The passive house concept was pioneered in the Northern U.S. and Canada in the late 1970s and early 1980s when it was called “superinsulation”. European builders have improved the superinsulation technology and applied it to both single-family dwellings and apartments. The Passive House founders, including Dr. Wolfgang Feist, believe that reducing building energy consumption to one-tenth of its current amount is both cost-effective and morally imperative. Architect Katrin Klingenberg is the founder of the Passive House Institute USA.

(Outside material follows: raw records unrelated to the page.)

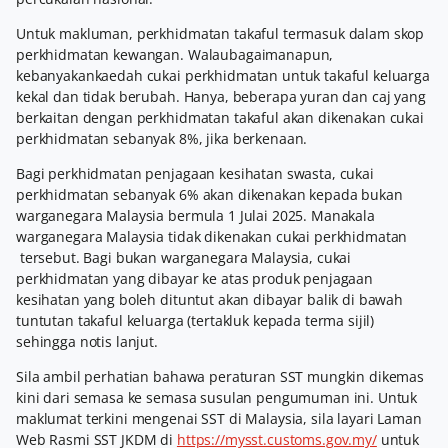
Untuk makluman, perkhidmatan takaful termasuk dalam skop
perkhidmatan kewangan. Walaubagaimanapun,
kebanyakankaedah cukai perkhidmatan untuk takaful keluarga
kekal dan tidak berubah. Hanya, beberapa yuran dan caj yang
berkaitan dengan perkhidmatan takaful akan dikenakan cukai
perkhidmatan sebanyak 8%, jika berkenaan.
Bagi perkhidmatan penjagaan kesihatan swasta, cukai
perkhidmatan sebanyak 6% akan dikenakan kepada bukan
warganegara Malaysia bermula 1 Julai 2025. Manakala
warganegara Malaysia tidak dikenakan cukai perkhidmatan
tersebut. Bagi bukan warganegara Malaysia, cukai
perkhidmatan yang dibayar ke atas produk penjagaan
kesihatan yang boleh dituntut akan dibayar balik di bawah
tuntutan takaful keluarga (tertakluk kepada terma sijil)
sehingga notis lanjut.
Sila ambil perhatian bahawa peraturan SST mungkin dikemas
kini dari semasa ke semasa susulan pengumuman ini. Untuk
maklumat terkini mengenai SST di Malaysia, sila layari Laman
Web Rasmi SST JKDM di
https://mysst.customs.gov.my/
untuk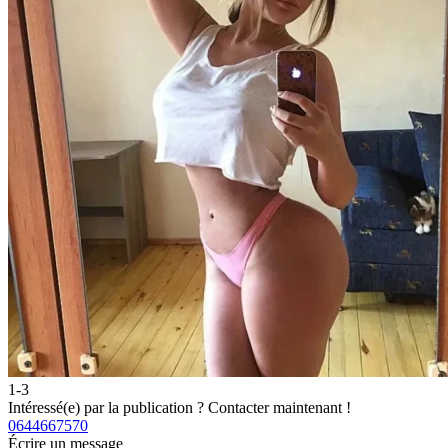
1-3
Intéressé(e) par la publication ?
Contacter maintenant !
0644667570
Écrire un message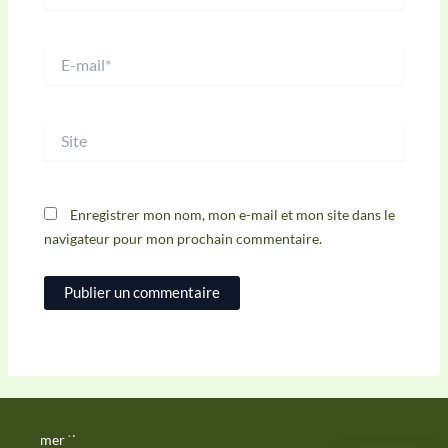
E-
mail*
Site
Enregistrer mon nom, mon e-mail et mon site dans le
navigateur pour mon prochain commentaire.
mentions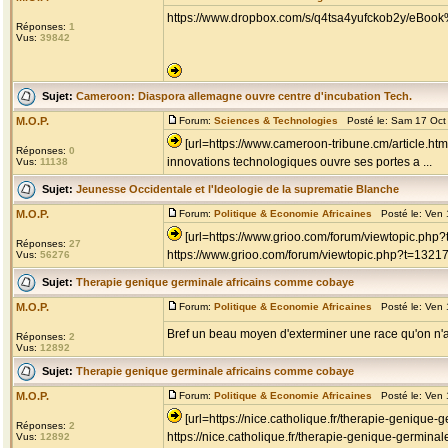
https://www.dropbox.com/s/q4tsa4yufckob2y/eBoo
Réponses:
1
Vus:
39842
Sujet:
Cameroon: Diaspora allemagne ouvre centre d'incubation Tech.
M.O.P.
Forum:
Sciences & Technologies
Posté le: Sam 17 Oct
[url=https://www.cameroon-tribune.cm/article.ht
Réponses:
0
innovations technologiques ouvre ses portes a ...
Vus:
11138
Sujet:
Jeunesse Occidentale et l'Ideologie de la suprematie Blanche
M.O.P.
Forum:
Politique & Economie Africaines
Posté le: Ven 
[url=https://www.grioo.com/forum/viewtopic.ph
Réponses:
27
https://www.grioo.com/forum/viewtopic.php?t=1321
Vus:
56276
Sujet:
Therapie genique germinale africains comme cobaye
M.O.P.
Forum:
Politique & Economie Africaines
Posté le: Ven 
Bref un beau moyen d'exterminer une race qu'on n
Réponses:
2
Vus:
12892
Sujet:
Therapie genique germinale africains comme cobaye
M.O.P.
Forum:
Politique & Economie Africaines
Posté le: Ven 
[url=https://nice.catholique.fr/therapie-genique-
Réponses:
2
https://nice.catholique.fr/therapie-genique-germinal
Vus:
12892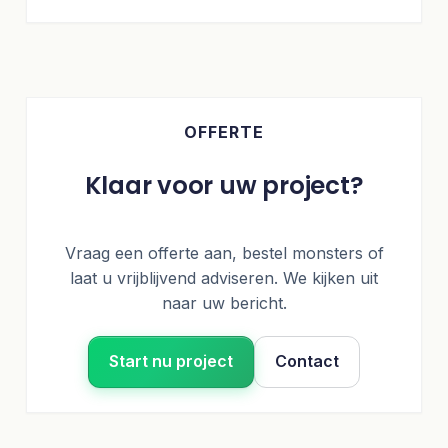
OFFERTE
Klaar voor uw project?
Vraag een offerte aan, bestel monsters of
laat u vrijblijvend adviseren. We kijken uit
naar uw bericht.
Start nu project
Contact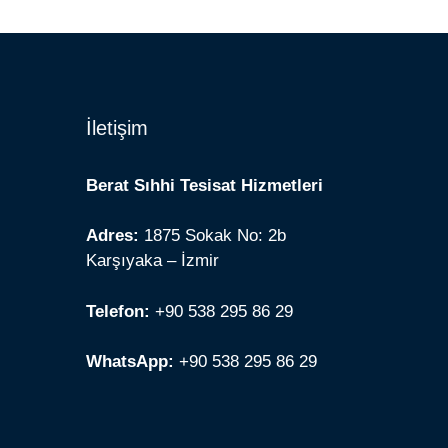
İletişim
Berat Sıhhi Tesisat Hizmetleri
Adres:
1875 Sokak No: 2b
Karşıyaka – İzmir
Telefon:
+90 538 295 86 29
WhatsApp:
+90 538 295 86 29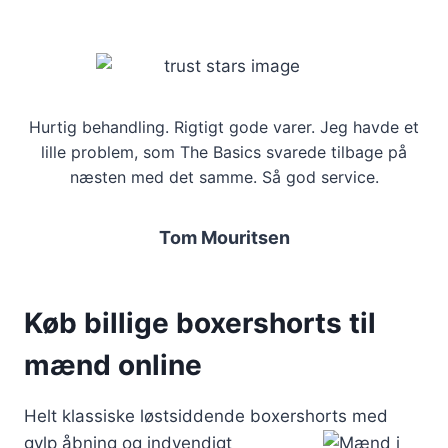
Hurtig behandling. Rigtigt gode varer. Jeg havde et
lille problem, som The Basics svarede tilbage på
næsten med det samme. Så god service.
Tom Mouritsen
Køb billige boxershorts til
mænd online
Helt klassiske løstsiddende boxershorts med
gylp åbning og
indvendigt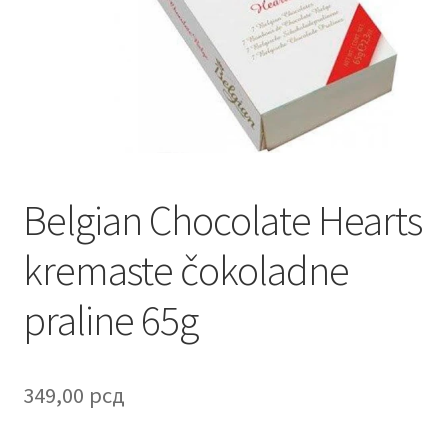
Contact
Corporate gifts
Craft
Create account page
Belgian Chocolate Hearts
Cveće
kremaste čokoladne
Delivery
praline 65g
Destilati
FAQ
349,00
рсд
Forgot password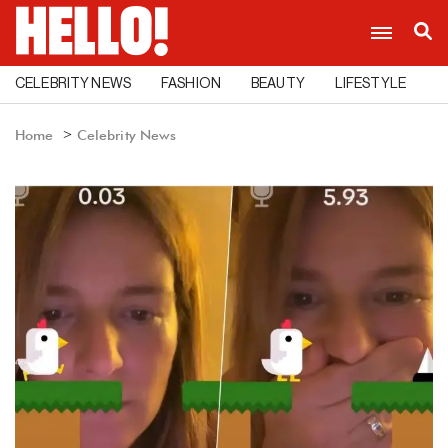
CELEBRITY NEWS
FASHION
BEAUTY
LIFESTYLE
C
Home
Celebrity News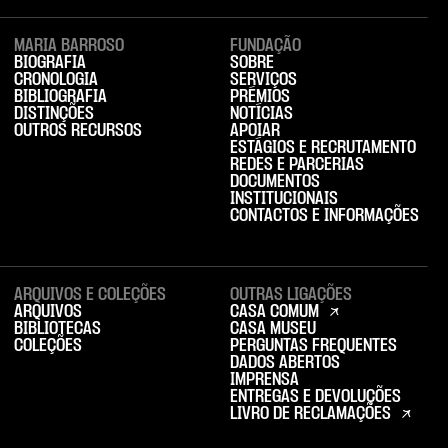
MARIA BARROSO
FUNDAÇÃO
BIOGRAFIA
SOBRE
CRONOLOGIA
SERVIÇOS
BIBLIOGRAFIA
PRÉMIOS
DISTINÇÕES
NOTÍCIAS
OUTROS RECURSOS
APOIAR
ESTÁGIOS E RECRUTAMENTO
REDES E PARCERIAS
DOCUMENTOS
INSTITUCIONAIS
CONTACTOS E INFORMAÇÕES
ARQUIVOS E COLEÇÕES
OUTRAS LIGAÇÕES
ARQUIVOS
CASA COMUM
BIBLIOTECAS
CASA MUSEU
COLEÇÕES
PERGUNTAS FREQUENTES
DADOS ABERTOS
IMPRENSA
ENTREGAS E DEVOLUÇÕES
LIVRO DE RECLAMAÇÕES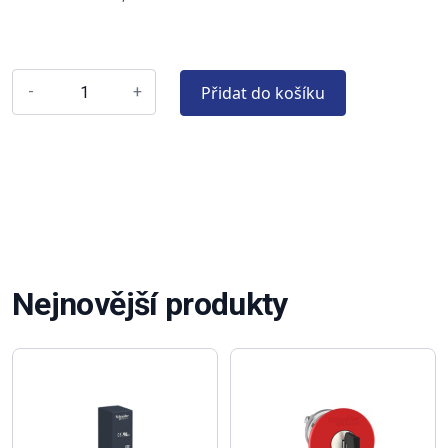
Přidat do košíku
-
+
Nejnovější produkty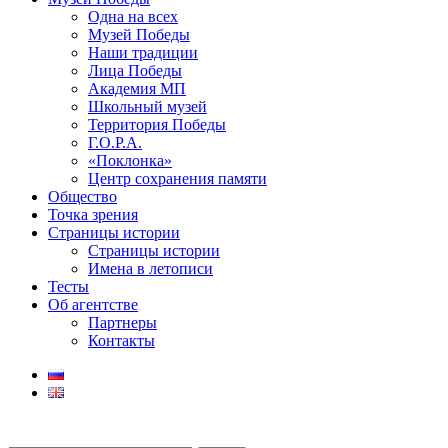
Одна на всех
Музей Победы
Наши традиции
Лица Победы
Академия МП
Школьный музей
Территория Победы
Г.О.Р.А.
«Поклонка»
Центр сохранения памяти
Общество
Точка зрения
Страницы истории
Страницы истории
Имена в летописи
Тесты
Об агентстве
Партнеры
Контакты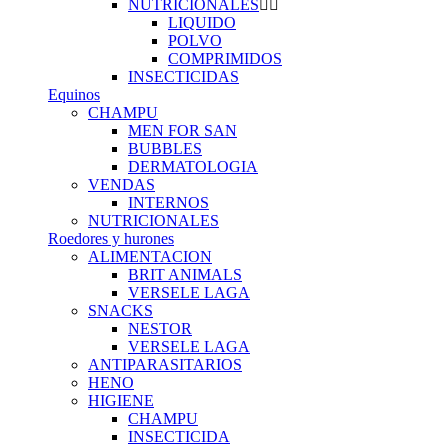
NUTRICIONALES
LIQUIDO
POLVO
COMPRIMIDOS
INSECTICIDAS
Equinos
CHAMPU
MEN FOR SAN
BUBBLES
DERMATOLOGIA
VENDAS
INTERNOS
NUTRICIONALES
Roedores y hurones
ALIMENTACION
BRIT ANIMALS
VERSELE LAGA
SNACKS
NESTOR
VERSELE LAGA
ANTIPARASITARIOS
HENO
HIGIENE
CHAMPU
INSECTICIDA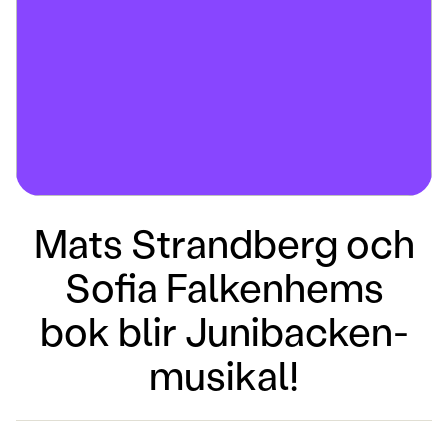
Mats Strandberg och
Sofia Falkenhems
bok blir Junibacken-
musikal!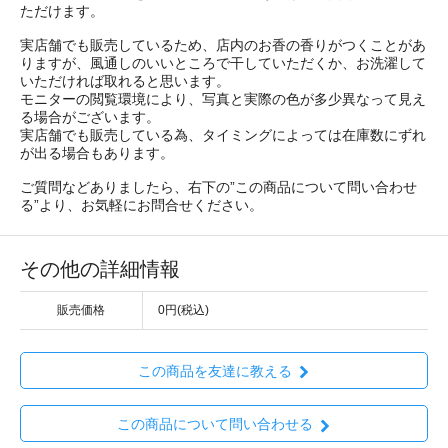
ただけます。
実店舗でも販売しているため、店内のお香の香りがつくことがあ
りますが、風通しのいいところで干していただくか、お洗濯して
いただければ取れると思います。
モニターの閲覧環境により、写真と実際の色が多少異なって見え
る場合がございます。
実店舗でも販売している為、タイミングによっては在庫数にずれ
が出る場合もあります。
ご質問などありましたら、右下の”この商品について問い合わせ
る”より、お気軽にお問合せください。
その他の詳細情報
販売価格
0円(税込)
この商品を友達に教える
この商品について問い合わせる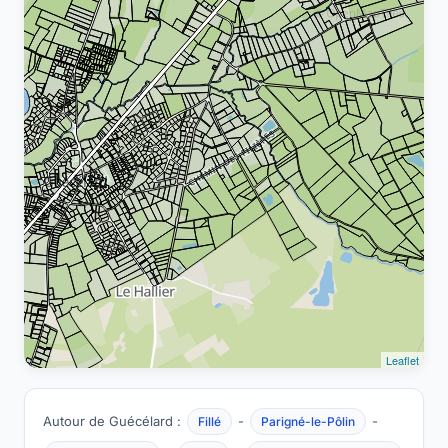
Leaflet
Autour de Guécélard :
-
-
Fillé
Parigné-le-Pôlin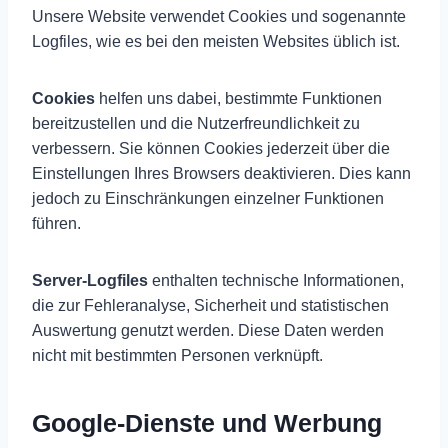
Unsere Website verwendet Cookies und sogenannte
Logfiles, wie es bei den meisten Websites üblich ist.
Cookies
helfen uns dabei, bestimmte Funktionen
bereitzustellen und die Nutzerfreundlichkeit zu
verbessern. Sie können Cookies jederzeit über die
Einstellungen Ihres Browsers deaktivieren. Dies kann
jedoch zu Einschränkungen einzelner Funktionen
führen.
Server-Logfiles
enthalten technische Informationen,
die zur Fehleranalyse, Sicherheit und statistischen
Auswertung genutzt werden. Diese Daten werden
nicht mit bestimmten Personen verknüpft.
Google-Dienste und Werbung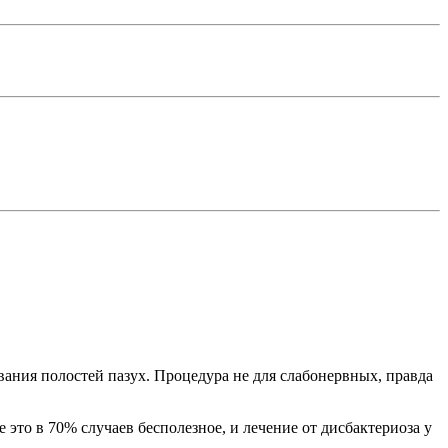
вания полостей пазух. Процедура не для слабонервных, правда
 это в 70% случаев бесполезное, и лечение от дисбактериоза у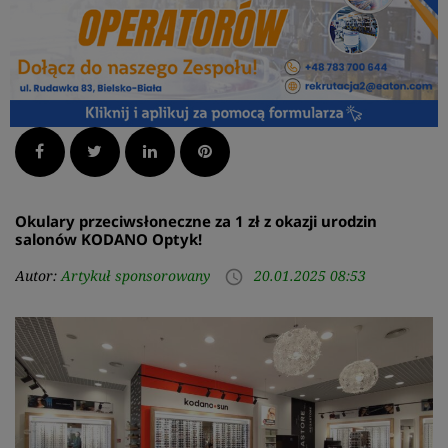
Facebook
Twitter
LinkedIn
Pinterest
Okulary przeciwsłoneczne za 1 zł z okazji urodzin
salonów KODANO Optyk!
Autor:
Artykuł sponsorowany
20.01.2025 08:53
access_time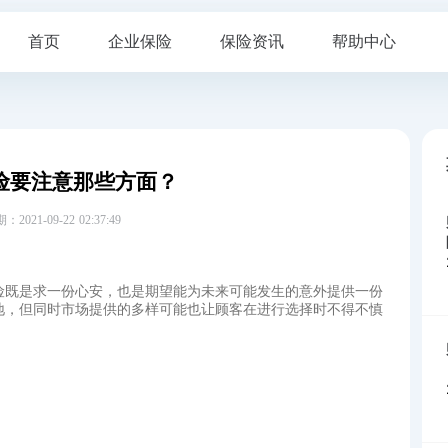
首页
企业保险
保险资讯
帮助中心
险要注意那些方面？
21-09-22 02:37:49
险既是求一份心安，也是期望能为未来可能发生的意外提供一份
地，但同时市场提供的多样可能也让顾客在进行选择时不得不慎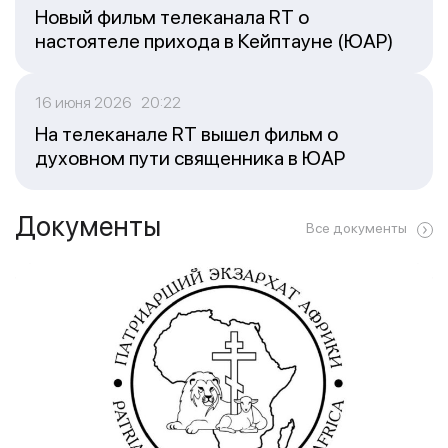
Новый фильм телеканала RT о
настоятеле прихода в Кейптауне (ЮАР)
16 июня 2026 20:22
На телеканале RT вышел фильм о
духовном пути священника в ЮАР
Документы
Все документы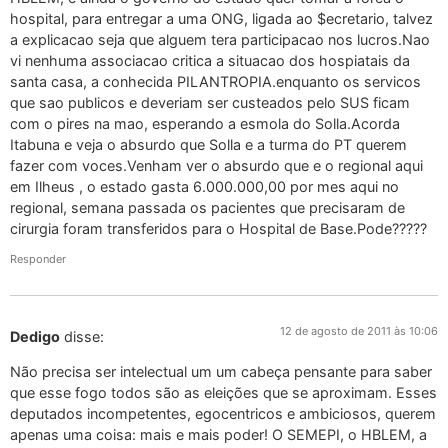
hospital, para entregar a uma ONG, ligada ao $ecretario, talvez
a explicacao seja que alguem tera participacao nos lucros.Nao
vi nenhuma associacao critica a situacao dos hospiatais da
santa casa, a conhecida PILANTROPIA.enquanto os servicos
que sao publicos e deveriam ser custeados pelo SUS ficam
com o pires na mao, esperando a esmola do Solla.Acorda
Itabuna e veja o absurdo que Solla e a turma do PT querem
fazer com voces.Venham ver o absurdo que e o regional aqui
em Ilheus , o estado gasta 6.000.000,00 por mes aqui no
regional, semana passada os pacientes que precisaram de
cirurgia foram transferidos para o Hospital de Base.Pode?????
Responder
12 de agosto de 2011 às 10:06
Dedigo
disse:
Não precisa ser intelectual um um cabeça pensante para saber
que esse fogo todos são as eleições que se aproximam. Esses
deputados incompetentes, egocentricos e ambiciosos, querem
apenas uma coisa: mais e mais poder! O SEMEPI, o HBLEM, a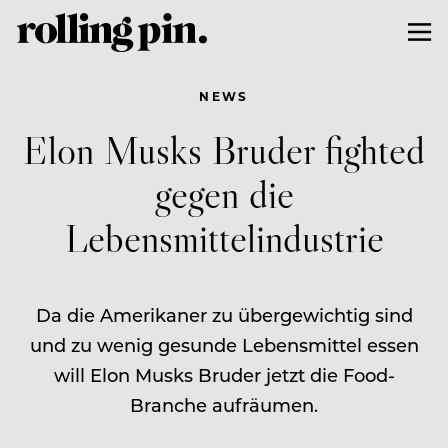
NEWS
Elon Musks Bruder fighted
gegen die
Lebensmittelindustrie
Da die Amerikaner zu übergewichtig sind
und zu wenig gesunde Lebensmittel essen
will Elon Musks Bruder jetzt die Food-
Branche aufräumen.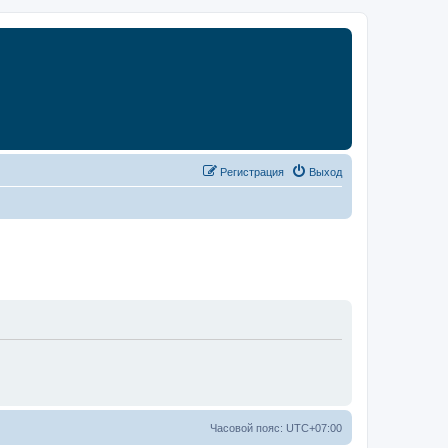
Р
е
г
и
с
т
р
а
ц
и
я
Выход
Часовой пояс:
UTC+07:00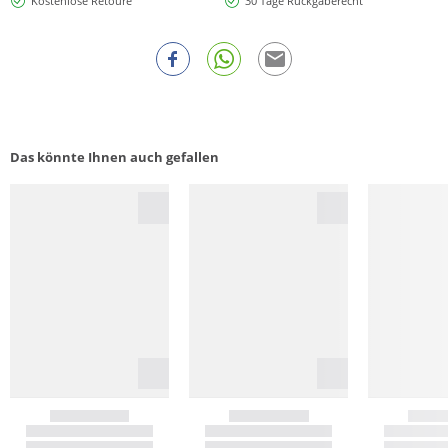
Kostenlose Retoure
30 Tage Rückgaberecht
Das könnte Ihnen auch gefallen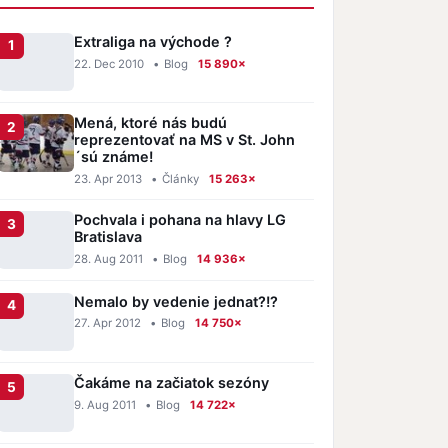
Extraliga na východe ?
22. Dec 2010
•
Blog
15 890×
Mená, ktoré nás budú
reprezentovať na MS v St. John
´sú známe!
23. Apr 2013
•
Články
15 263×
Pochvala i pohana na hlavy LG
Bratislava
28. Aug 2011
•
Blog
14 936×
Nemalo by vedenie jednat?!?
27. Apr 2012
•
Blog
14 750×
Čakáme na začiatok sezóny
9. Aug 2011
•
Blog
14 722×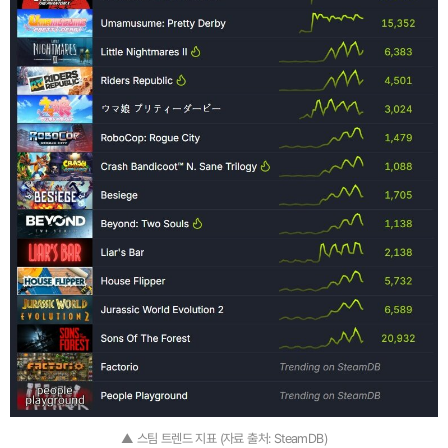
▲ 스팀 트렌드 지표 (자료 출처: SteamDB)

Defining the Passive House
The most unique feature of a Passive House is that it’s designed to be conditioned by ventilation air. So if the maximum ventilation that a 2000 square foot home requires is 120 CFM, then that amount of airflow must also carry the heating and cooling to the home’s rooms. In a standard American home the airflow would be around 1200 CFM. 12o CFM isn’t very much airflow and it won’t carry much heat to or from the rooms. This one performance standard necessitates R-values above 40 all the way around the building and an airtight building shell. The additional Passive House standards simply reinforce the challenge issues by limiting the airflow.
Summary of Passive House Requirements
Here is a summary of the physical requirements for Passive House certification for a new home.
Install no more than 1 watt of heating per square foot of floor space.
- Use no more than 1.5 kWh per square foot of floor space for heating annually.
- Use no more than 4 annual kWh per square foot annually for all home energy.
- Construct an airtight building shell (0.6 ACH50 or around 0.03 ACHn) *
- Install a heat-recovery or energy-recovery ventilator. Use the ventilation air to deliver heating and cooling: 15-30 cfm/person
- Use renewable energy whenever possible to satisfy these loads.